No Shame is Pepper's fourth full-length and first for Atlantic/WEA, and like many major label debuts after a band establishes themselves on an independent labels not much has changed. The recipe that keeps Pepper spicy is intact. There's a playful dedication to reggae, flirtations with pop, ska, rock and hip-hop, and a weird, juvenile dedication to singing about booze, sex and the beach in an ebullient, apolitical fashion. Singer Kaleo Wassman has a wonderful voice that emanates the sea, sun, and sand perfectly. No Shame emphasizes that but overall the record presents a mixed bag at best. While some of the kernels are bursting with flavour others sit at the bottom of the bag, unbuttered, flavourless and confusing.
However, the good parts are really impressive. The melodic structure on "Nice Time" and "Bring Me Along" buoyantly hold their own against any Sublime comparison. Bandmates Bret Bollinger and Yasod Williams provide enough thumping bass and laid back drum lines to ignite any beach BBQ. "Lost in America" shows a new musical maturity, as the harmonic interplay between electric guitar and bass elevate a simple melody into beach bum bliss, a song that could pump-up even the most languid of surfers.
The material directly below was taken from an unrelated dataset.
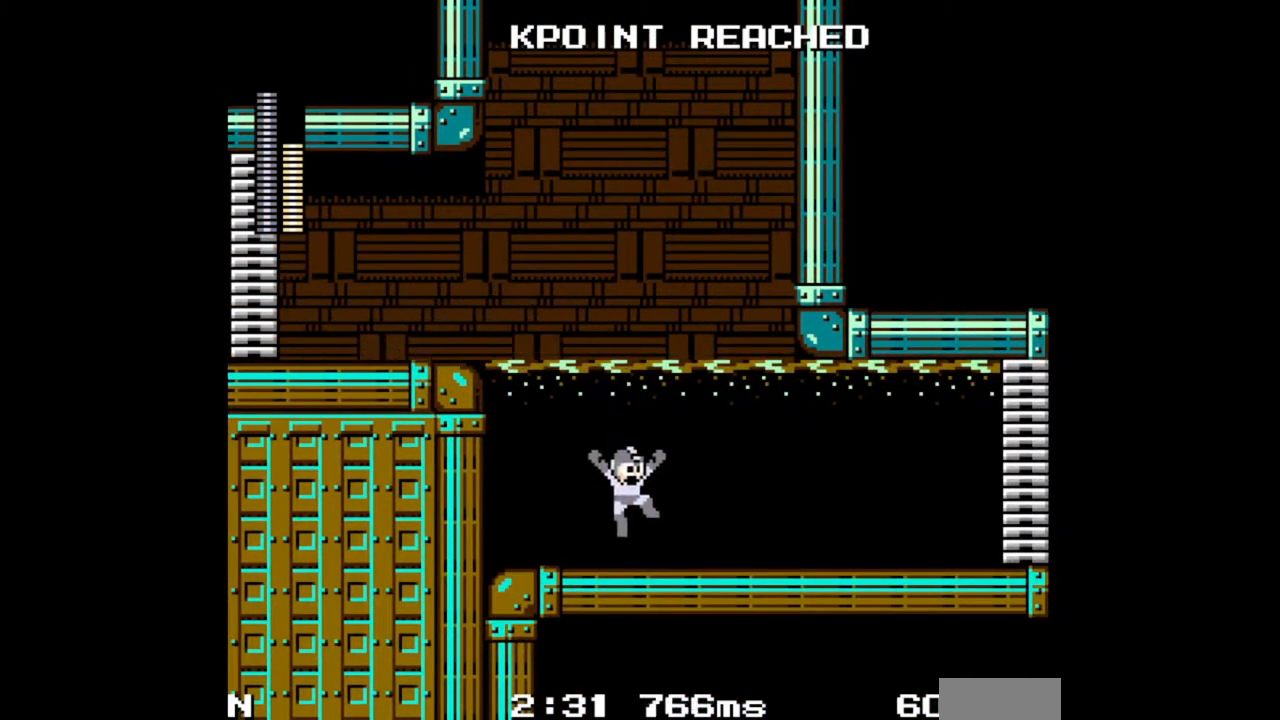
{"buttons": ["DPAD_RIGHT"], "events": [[117, "C", "down"], [167, "C", "up"], [250, "C", "down"], [283, "C", "up"], [333, "C", "down"], [383, "C", "up"], [450, "C", "down"], [483, "C", "up"]]}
Tongue in cheek comedy ebbs and flows throughout each track, including an introductory skit that explains the theme of the album.
Yet, the trio's unyielding immaturity and predilection for toilet humour ultimately demotes the positives to silver medal position. It's difficult to brush off the dick and fart joke mentality that overwhelms No Shame including three odd, esoteric skits and an exploration how many synonyms for vagina can be fit onto a single album. These guys seem to love women but go out of their way to attack feminist ideas. From impersonating a screaming, mindless groupie to writing two songs about cunnilingus, No Shame is shameless, and the music can't hold up under the weight of their lyrical immaturity.
High schoolers who love the sea, sand, surf and Schlitz will love this. Those seeking a more intellectual, lyrically rich exercise in ska, reggae, and pop will find themselves aggravated. Pepper may have ingested the tone of Nowell's music but got lost in their own verbal hedonism.